Lalas, whose employer sits at the center of that revenue stream, went on X to argue that hydration is biologically necessary regardless of temperature, that the breaks offer tactical value for all teams equally, and — point three — that he said so. It's a defense that conveniently aligns with Fox's financial interest, which is worth acknowledging even if you buy the first two arguments.

Not everyone hates it

To be fair, the breaks have genuine supporters on the touchline. Julian Nagelsmann credited the mid-half interval directly after Germany came back from 1-1 to beat Curacao 7-1. Didier Deschamps praised the chance to address his players mid-match.
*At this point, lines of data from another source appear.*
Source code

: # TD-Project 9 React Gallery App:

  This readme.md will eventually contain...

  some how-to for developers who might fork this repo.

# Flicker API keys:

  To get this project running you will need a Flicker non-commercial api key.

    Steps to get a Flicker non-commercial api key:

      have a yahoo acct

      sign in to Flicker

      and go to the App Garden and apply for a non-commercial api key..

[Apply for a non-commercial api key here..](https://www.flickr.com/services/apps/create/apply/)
FIFA president Gianni Infantino has already confirmed he wants hydration breaks to become a permanent fixture at future tournaments, using this World Cup as the model.

UEFA has already pushed back. They confirmed to The Telegraph they won't introduce mandatory breaks at Euro 2028, opting instead to assess conditions match-by-match using the Wet Bulb Globe Temperature parameter — the standard approach that existed before this World Cup.

The debate will run through the knockout rounds and well beyond them. But Infantino's position is clear, Lalas' position is clear, and the $250 million figure explains more about this rule than any argument about player welfare.